__Problem statement__: The listing that follows should be copied in full and exactly, with no pictures.

__Exercise data__:

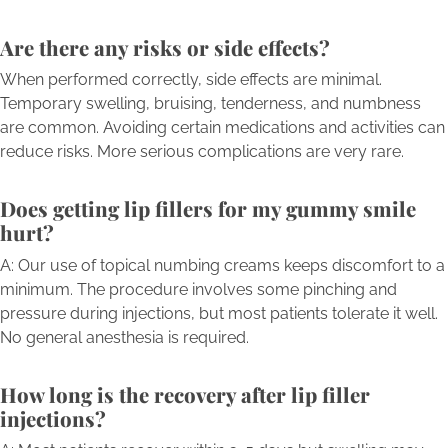
Are there any risks or side effects?
When performed correctly, side effects are minimal.
Temporary swelling, bruising, tenderness, and numbness
are common. Avoiding certain medications and activities can
reduce risks. More serious complications are very rare.
Does getting lip fillers for my gummy smile
hurt?
A: Our use of topical numbing creams keeps discomfort to a
minimum. The procedure involves some pinching and
pressure during injections, but most patients tolerate it well.
No general anesthesia is required.
How long is the recovery after lip filler
injections?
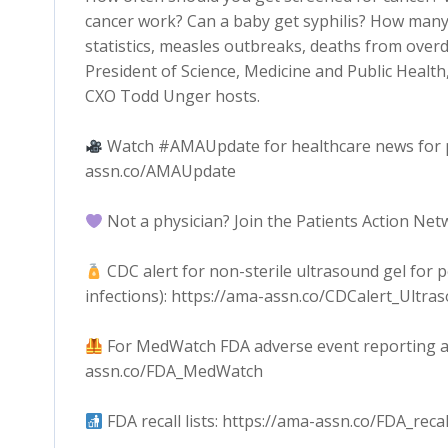
cancer work? Can a baby get syphilis? How many
statistics, measles outbreaks, deaths from over
President of Science, Medicine and Public Healt
CXO Todd Unger hosts.
Watch #AMAUpdate for healthcare news for phy
assn.co/AMAUpdate
Not a physician? Join the Patients Action Ne
CDC alert for non-sterile ultrasound gel for
infections): https://ama-assn.co/CDCalert_Ultra
For MedWatch FDA adverse event reporting and 
assn.co/FDA_MedWatch
FDA recall lists: https://ama-assn.co/FDA_recal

__Finished task__:
Are there any risks or side effects?
When performed correctly, side effects are minimal.
Temporary swelling, bruising, tenderness, and numbness
are common. Avoiding certain medications and activities can
reduce risks. More serious complications are very rare.
Does getting lip fillers for my gummy smile
hurt?
A: Our use of topical numbing creams keeps discomfort to a
minimum. The procedure involves some pinching and
pressure during injections, but most patients tolerate it well.
No general anesthesia is required.
How long is the recovery after lip filler
injections?
cancer work? Can a baby get syphilis? How many
statistics, measles outbreaks, deaths from over
President of Science, Medicine and Public Healt
CXO Todd Unger hosts.
Watch #AMAUpdate for healthcare news for phy
assn.co/AMAUpdate
Not a physician? Join the Patients Action Ne
CDC alert for non-sterile ultrasound gel for
infections): https://ama-assn.co/CDCalert_Ultra
For MedWatch FDA adverse event reporting and 
assn.co/FDA_MedWatch
FDA recall lists: https://ama-assn.co/FDA_recal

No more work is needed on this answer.